Forecast of bigger harvests for planters in 2H
PETALING JAYA: Plantation companies are preparing for stronger harvests in the second half of this year (2H25), encouraged by improving weather conditions and a seasonal rise in yields, even as downstream margins remain under pressure, analysts say.
Industry players are banking on higher fresh fruit bunches (FFB) output and easing costs to support profitability in the months ahead.
According to Hong Leong Investment Bank Research (HLIB Research), despite downward revisions for FFB output for certain groups this year, planters remain optimistic of stronger output in 2H25, underpinned by more conducive weather and the seasonally higher cropping trend.
Among players that had lowered their FFB forecasts are Hap Seng Plantations Holdings Bhd
due to excessive rainfall that disrupted harvesting early this year.
HLIB Research added that costs are expected to decline later this year.

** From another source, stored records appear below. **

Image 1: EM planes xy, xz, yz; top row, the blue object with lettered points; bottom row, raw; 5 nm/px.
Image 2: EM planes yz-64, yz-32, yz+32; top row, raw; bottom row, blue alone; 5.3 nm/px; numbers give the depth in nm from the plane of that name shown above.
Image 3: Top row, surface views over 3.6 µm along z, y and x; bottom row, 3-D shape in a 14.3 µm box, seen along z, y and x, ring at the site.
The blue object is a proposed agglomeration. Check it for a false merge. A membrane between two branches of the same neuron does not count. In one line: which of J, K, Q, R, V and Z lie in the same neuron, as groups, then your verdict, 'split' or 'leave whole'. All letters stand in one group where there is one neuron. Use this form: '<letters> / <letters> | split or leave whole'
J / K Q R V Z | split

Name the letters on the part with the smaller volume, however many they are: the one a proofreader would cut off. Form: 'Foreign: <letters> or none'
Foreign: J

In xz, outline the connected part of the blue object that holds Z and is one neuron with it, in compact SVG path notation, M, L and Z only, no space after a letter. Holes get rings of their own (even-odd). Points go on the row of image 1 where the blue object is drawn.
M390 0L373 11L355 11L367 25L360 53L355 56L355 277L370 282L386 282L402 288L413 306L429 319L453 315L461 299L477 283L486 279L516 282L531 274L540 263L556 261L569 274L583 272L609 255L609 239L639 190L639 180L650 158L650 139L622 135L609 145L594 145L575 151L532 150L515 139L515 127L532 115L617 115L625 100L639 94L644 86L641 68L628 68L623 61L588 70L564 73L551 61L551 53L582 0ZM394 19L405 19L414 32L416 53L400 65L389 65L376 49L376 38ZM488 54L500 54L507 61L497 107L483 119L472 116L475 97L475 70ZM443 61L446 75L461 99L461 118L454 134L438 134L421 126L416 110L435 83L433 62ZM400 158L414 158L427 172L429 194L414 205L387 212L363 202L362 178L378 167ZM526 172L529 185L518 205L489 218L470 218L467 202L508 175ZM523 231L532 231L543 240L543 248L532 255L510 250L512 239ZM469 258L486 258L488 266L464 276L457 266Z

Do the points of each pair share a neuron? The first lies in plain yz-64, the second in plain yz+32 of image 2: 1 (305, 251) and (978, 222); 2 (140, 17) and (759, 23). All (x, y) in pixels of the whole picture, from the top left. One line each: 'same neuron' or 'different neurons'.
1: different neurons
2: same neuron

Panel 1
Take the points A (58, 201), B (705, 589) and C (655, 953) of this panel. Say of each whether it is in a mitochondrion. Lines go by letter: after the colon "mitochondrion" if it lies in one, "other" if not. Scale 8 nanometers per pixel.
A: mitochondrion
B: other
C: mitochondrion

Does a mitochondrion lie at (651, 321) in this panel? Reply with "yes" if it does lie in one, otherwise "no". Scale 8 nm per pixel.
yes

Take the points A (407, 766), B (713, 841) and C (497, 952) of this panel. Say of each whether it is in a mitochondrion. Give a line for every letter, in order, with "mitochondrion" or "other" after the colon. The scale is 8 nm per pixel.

“CPO production cost is guided to ease further in 2H25, as the additional Employee Provident Fund contributions for foreign workers and the full impact of the minimum wage hike are expected to be offset by higher FFB output and relatively stable fertiliser prices versus 1H25,” the research house said.
While upstream prospects look positive, downstream activities remain a drag.

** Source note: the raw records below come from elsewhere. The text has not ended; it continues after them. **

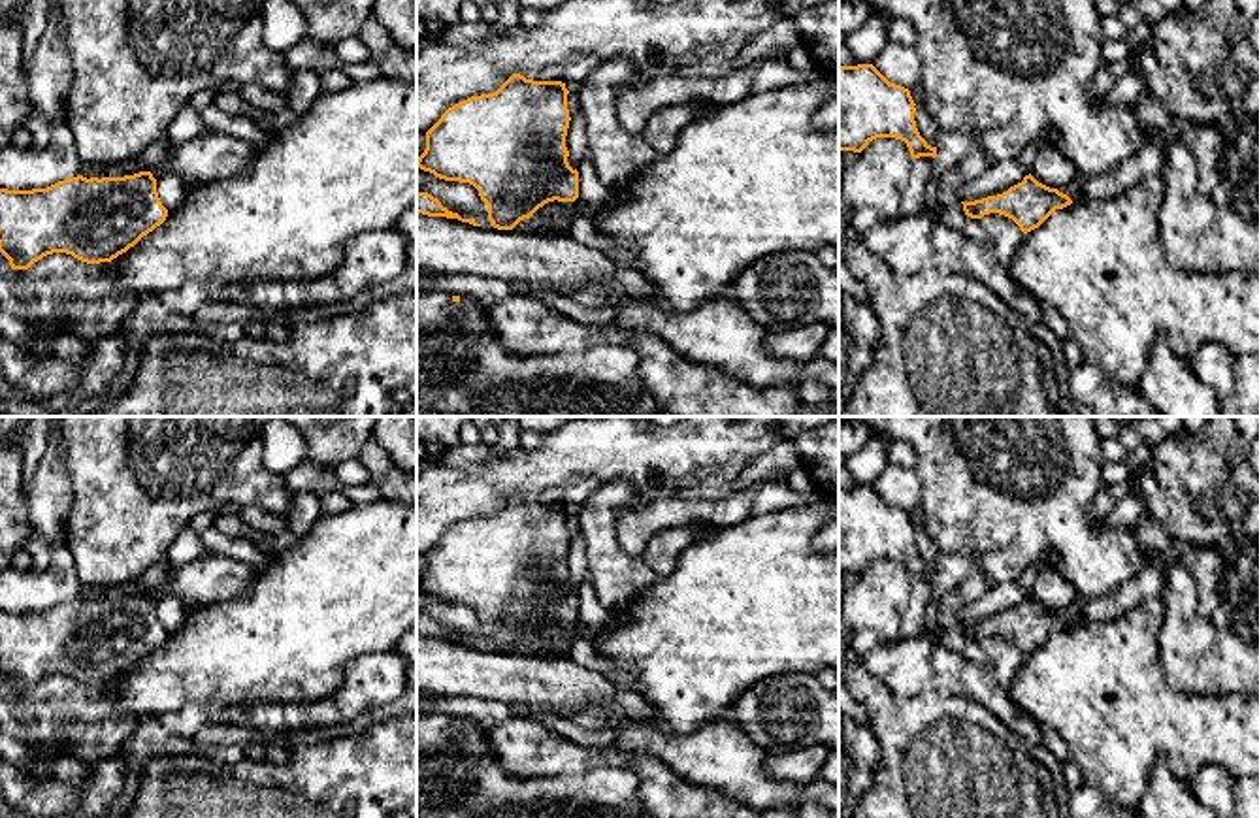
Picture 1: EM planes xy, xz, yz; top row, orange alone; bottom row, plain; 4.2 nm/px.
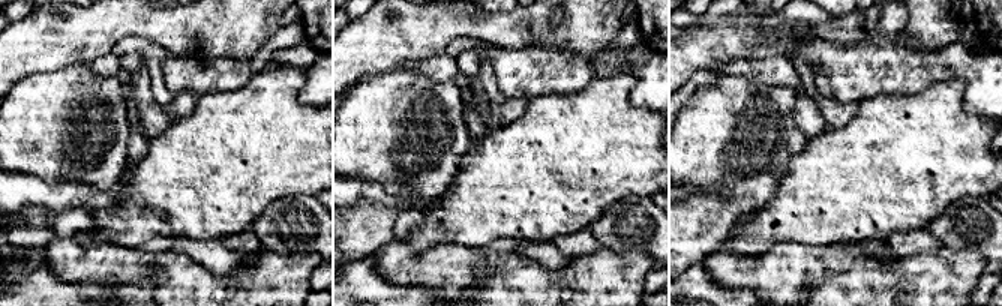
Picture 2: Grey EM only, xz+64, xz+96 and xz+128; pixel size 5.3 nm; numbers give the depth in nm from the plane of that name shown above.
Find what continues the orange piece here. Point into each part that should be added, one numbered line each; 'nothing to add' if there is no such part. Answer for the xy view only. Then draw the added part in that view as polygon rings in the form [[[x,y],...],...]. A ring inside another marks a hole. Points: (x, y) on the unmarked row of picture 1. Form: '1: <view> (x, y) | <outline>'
nothing to add

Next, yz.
nothing to add

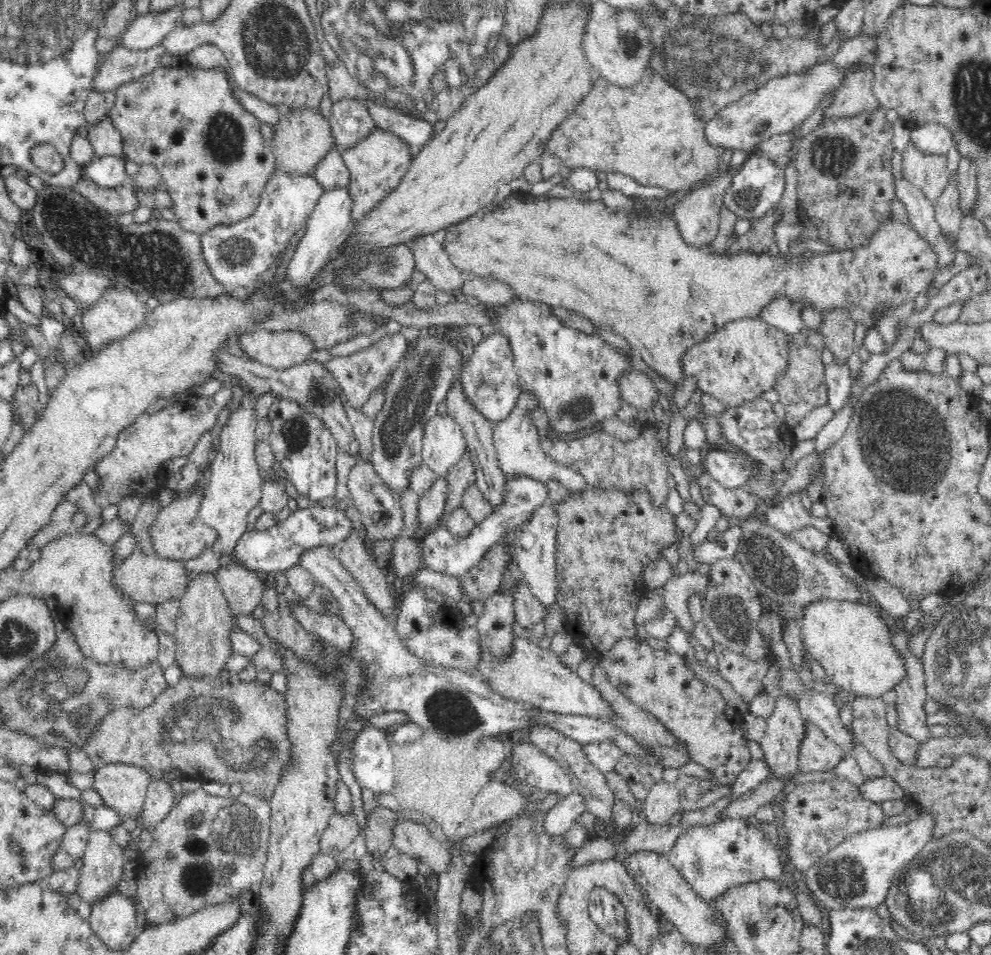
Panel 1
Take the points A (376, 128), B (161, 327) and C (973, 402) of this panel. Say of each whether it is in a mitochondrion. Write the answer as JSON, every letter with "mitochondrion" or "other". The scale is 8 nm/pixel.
{"A":"other","B":"other","C":"other"}

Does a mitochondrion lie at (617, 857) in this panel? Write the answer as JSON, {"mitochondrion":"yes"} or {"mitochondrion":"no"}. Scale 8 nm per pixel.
{"mitochondrion":"no"}

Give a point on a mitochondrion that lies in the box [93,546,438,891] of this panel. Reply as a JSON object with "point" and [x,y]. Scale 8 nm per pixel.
{"point":[200,722]}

HLIB Research noted: “The subdued performance of the downstream segment is likely to persist into 2H25, weighed down by the levy differential between Malaysia and Indonesia, alongside overcapacity in Indonesia that continues to suppress refining margins, and elevated feedstock costs coupled with weak demand in the oleochemical sub segment.”

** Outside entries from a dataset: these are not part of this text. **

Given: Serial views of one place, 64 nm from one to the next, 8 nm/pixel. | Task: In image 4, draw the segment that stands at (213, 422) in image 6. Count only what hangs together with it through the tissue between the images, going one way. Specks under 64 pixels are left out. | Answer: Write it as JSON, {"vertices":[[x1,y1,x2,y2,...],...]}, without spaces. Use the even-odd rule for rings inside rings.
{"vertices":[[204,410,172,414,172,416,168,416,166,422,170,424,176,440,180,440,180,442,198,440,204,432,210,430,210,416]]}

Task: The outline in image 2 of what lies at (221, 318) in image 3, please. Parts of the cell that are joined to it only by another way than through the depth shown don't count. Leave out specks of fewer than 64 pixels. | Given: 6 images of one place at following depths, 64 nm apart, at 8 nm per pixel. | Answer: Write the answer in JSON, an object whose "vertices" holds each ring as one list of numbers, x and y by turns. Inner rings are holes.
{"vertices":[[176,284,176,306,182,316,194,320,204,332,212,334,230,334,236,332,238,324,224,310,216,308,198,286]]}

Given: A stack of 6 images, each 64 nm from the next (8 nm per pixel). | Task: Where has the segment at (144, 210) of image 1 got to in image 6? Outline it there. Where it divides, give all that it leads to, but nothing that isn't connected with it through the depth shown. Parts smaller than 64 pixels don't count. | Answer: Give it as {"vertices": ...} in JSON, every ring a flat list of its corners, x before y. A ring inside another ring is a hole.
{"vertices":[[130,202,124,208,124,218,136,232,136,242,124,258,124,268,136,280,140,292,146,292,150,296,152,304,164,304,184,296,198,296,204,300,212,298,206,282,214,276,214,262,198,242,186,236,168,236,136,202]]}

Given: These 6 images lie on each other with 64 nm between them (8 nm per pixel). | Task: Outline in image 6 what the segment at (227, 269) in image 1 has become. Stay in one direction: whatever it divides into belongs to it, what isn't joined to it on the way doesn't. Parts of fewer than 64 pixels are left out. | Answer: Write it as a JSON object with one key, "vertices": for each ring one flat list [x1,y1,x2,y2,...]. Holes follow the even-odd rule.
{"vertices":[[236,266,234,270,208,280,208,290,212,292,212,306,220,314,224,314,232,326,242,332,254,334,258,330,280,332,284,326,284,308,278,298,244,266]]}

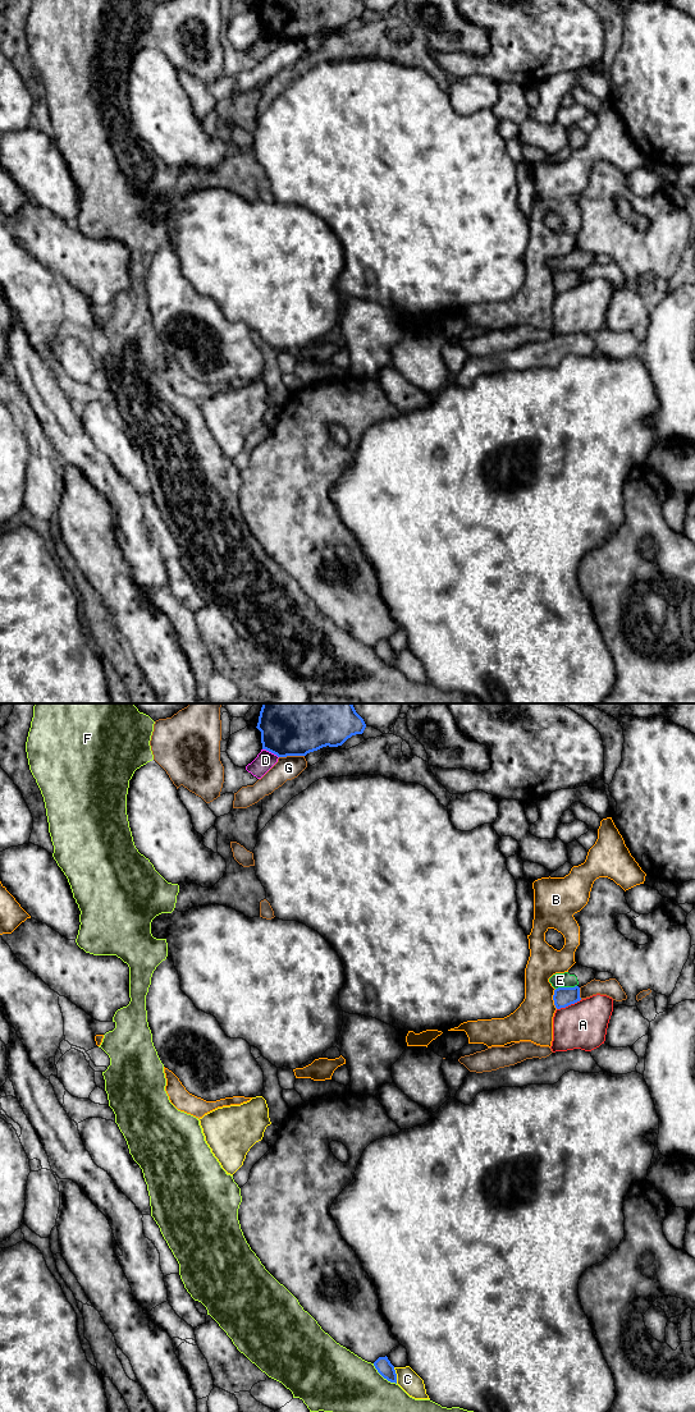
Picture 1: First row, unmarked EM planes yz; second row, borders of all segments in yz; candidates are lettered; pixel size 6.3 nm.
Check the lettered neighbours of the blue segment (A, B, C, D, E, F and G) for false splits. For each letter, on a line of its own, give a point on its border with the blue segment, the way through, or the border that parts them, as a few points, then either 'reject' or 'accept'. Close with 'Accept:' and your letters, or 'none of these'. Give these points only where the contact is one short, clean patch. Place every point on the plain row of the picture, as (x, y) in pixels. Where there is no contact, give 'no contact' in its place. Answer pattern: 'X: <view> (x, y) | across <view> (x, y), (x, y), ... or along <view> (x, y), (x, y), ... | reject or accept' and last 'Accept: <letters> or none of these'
A: yz (568, 288) | reject
B: yz (553, 283) | reject
C: yz (396, 659) | reject
D: yz (270, 35) | reject
E: yz (566, 271) | along yz (576, 269), (556, 273) | reject
F: yz (383, 660) | reject
G: yz (291, 39) | reject
Accept: none of these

Year to date, crude palm oil (CPO) prices have averaged RM4,342 per tonne.
“We maintain our 2025 and 2026 CPO price assumptions at RM4,200 per tonne and RM4,050 per tonne, respectively, as the seasonally higher cropping trend is expected to cap prices in the near term,” said HLIB Research.
The research house reiterated its “neutral” stance on the sector, citing the lack of significant near-term CPO price re-rating catalysts.
For exposure, its top picks are Kuala Lumpur Kepong Bhd
(KLK), with a price target price of RM24.65, and SD Guthrie Bhd
at RM5.37.
Recent earnings reinforced the divergence between upstream and downstream operations.
HLIB Research highlighted that earnings of four out of seven planters under its coverage – Gen Plantations, Hap Seng, Jaya Tiasa Holdings Bhd
and IOI Corp Bhd
– met expectations, while KLK, SD Guthrie and TSH Resources came in above expectations.
Higher yields and firmer palm kernel prices buoyed upstream results across most players, though not all benefitted equally.
“Higher FFB output driven mainly by seasonally higher cropping pattern and more conducive weather condition in Sabah lifted most planters’ upstream earnings except for Hap Seng,” it said.
“During the quarter, Hap Seng’s earnings fell 23%, as higher FFB output was more than negated by lower CPO sales volume, lower realised palm product prices and higher CPO production costs arising from the minimum-wage hik),” it added.
The downstream side presented a mixed picture.
“Earnings at the downstream segment, on the other hand, were mixed, with KLK and SD Guthrie seeing improved contributions while Genting Plantations and IOI saw weaker contribution,” HLIB Research observed.
Three out of four integrated planters under its coverage reported weaker refining and oleochemical results due to thinner margins and soft demand.